Income taxes - the effective tax rate in the third quarter of 2010 was 31.5% compared to 19.3% in the third quarter of 2009. The lower effective tax rate in the third quarter of 2009 was the result of the Company s recognition of tax benefits resulting from the expiration of the statute of limitations. In the third quarter of 2010, similar benefits were recognized; however, these benefits were offset by the tax recorded on the repatriation of foreign earnings of $1.45 million with no corresponding foreign tax credit to offset the U.S. tax impact. The effective tax rate for the first nine months of 2010 was 34.1% compared to 49.5% in the first nine months of 2009. The nine month 2009 effective tax rate was higher primarily due to a 10% impact on the rate as a result of the repatriation of foreign earnings of $2 million with no corresponding foreign tax credit to offset the U.S. tax impact. While both periods had the repatriation of foreign earnings without any corresponding foreign tax credit, the higher amount repatriated in 2009, when included with the lower taxable earnings in 2009, resulted in a higher effective rate.

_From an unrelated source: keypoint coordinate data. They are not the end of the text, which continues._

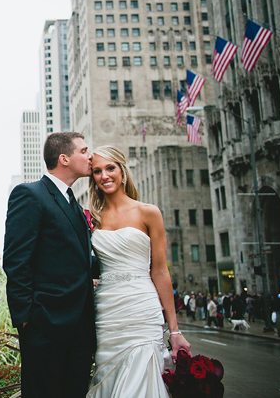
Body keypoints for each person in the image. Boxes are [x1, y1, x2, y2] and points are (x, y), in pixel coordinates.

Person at [86, 146, 191, 398]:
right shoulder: (92, 219)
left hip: (142, 308)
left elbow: (161, 272)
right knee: (108, 379)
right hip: (107, 313)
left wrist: (174, 330)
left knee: (140, 381)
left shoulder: (148, 212)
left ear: (122, 170)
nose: (104, 176)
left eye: (110, 168)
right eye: (98, 171)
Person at [3, 131, 96, 398]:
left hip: (80, 328)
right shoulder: (30, 195)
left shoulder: (75, 205)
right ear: (64, 158)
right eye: (84, 150)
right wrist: (26, 321)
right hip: (44, 327)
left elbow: (78, 260)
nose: (90, 156)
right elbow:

The Company generated $6.9 million from operations during the first nine months of 2010 compared to $13.8 million during the same period in 2009. The decrease in cash flows was primarily the result of the associated timing differences for collections of accounts receivable, payments of liabilities, and changes in inventories. Cash flow from operations coupled with cash on hand at the beginning of the year was sufficient to fund capital expenditures, debt service, and dividend payments. The Company did not utilize its revolving line of credit during the first nine months of 2010 or 2009.

Additions to property, plant and equipment were $3.6 million for the first nine months of 2010 compared to $1.8 million for the same period in 2009. Total capital expenditures for 2010 are expected to be in the range of $4 million to $5 million. As of October 2, 2010, there is approximately $200,000 of outstanding commitments for these capital expenditures.

Total inventories as of October 2, 2010 were $26.3 million, compared to $24.5 million at year-end 2009. The inventory turnover ratio of 3.9 turns at the end of the third quarter was comparable to both the year-end 2009 ratio of 3.8 turns and the 3.9 turns in the third quarter of 2009. Accounts receivable increased to $18.1 million from $15.3 million at year end 2009 and $15.0 million at the end of the third quarter of fiscal 2009. The increases are related to higher revenues in the first nine months of the current year. The average days sales in accounts receivable for the third quarter of 2010 of 49 days was comparable to both the 50 days at the end of fiscal 2009 and the 49 days at the end of the third quarter of fiscal 2009.